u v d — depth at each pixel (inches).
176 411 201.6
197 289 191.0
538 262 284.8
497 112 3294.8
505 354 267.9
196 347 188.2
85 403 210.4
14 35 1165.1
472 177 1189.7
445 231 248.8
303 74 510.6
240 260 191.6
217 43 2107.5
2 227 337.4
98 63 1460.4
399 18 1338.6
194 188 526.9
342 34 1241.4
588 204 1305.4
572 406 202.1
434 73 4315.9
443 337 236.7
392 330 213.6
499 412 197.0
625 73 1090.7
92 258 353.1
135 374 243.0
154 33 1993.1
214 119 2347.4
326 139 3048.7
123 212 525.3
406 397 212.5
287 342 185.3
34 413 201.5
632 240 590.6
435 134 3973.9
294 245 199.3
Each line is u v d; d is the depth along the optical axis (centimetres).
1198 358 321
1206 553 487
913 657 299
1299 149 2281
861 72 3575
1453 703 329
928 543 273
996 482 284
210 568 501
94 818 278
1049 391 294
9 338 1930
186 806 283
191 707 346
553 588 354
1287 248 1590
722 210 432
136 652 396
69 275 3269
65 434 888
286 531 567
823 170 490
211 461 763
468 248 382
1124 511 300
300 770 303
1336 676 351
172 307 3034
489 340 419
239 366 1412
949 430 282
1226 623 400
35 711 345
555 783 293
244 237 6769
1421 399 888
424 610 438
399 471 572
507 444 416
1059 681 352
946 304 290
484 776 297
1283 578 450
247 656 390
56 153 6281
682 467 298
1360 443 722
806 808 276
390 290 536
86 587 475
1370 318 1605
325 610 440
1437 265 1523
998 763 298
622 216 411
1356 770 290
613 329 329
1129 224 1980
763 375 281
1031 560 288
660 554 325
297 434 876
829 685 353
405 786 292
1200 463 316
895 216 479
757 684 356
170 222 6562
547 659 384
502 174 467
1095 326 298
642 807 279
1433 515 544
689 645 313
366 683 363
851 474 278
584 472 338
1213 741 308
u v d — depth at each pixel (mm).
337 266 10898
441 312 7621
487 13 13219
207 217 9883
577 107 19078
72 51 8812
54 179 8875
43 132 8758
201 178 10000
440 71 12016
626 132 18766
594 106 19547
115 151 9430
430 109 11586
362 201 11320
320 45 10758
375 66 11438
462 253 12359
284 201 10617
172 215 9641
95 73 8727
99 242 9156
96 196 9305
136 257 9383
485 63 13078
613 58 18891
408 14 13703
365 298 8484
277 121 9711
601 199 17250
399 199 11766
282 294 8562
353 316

◆ ◆ ◆ ◆ ◆

> **What needs to be done**
Begin with the line that contains "115 151 9430" and end with the last line of the data. Repeat those two lines and all between them exactly.

> **Task result**
115 151 9430
430 109 11586
362 201 11320
320 45 10758
375 66 11438
462 253 12359
284 201 10617
172 215 9641
95 73 8727
99 242 9156
96 196 9305
136 257 9383
485 63 13078
613 58 18891
408 14 13703
365 298 8484
277 121 9711
601 199 17250
399 199 11766
282 294 8562
353 316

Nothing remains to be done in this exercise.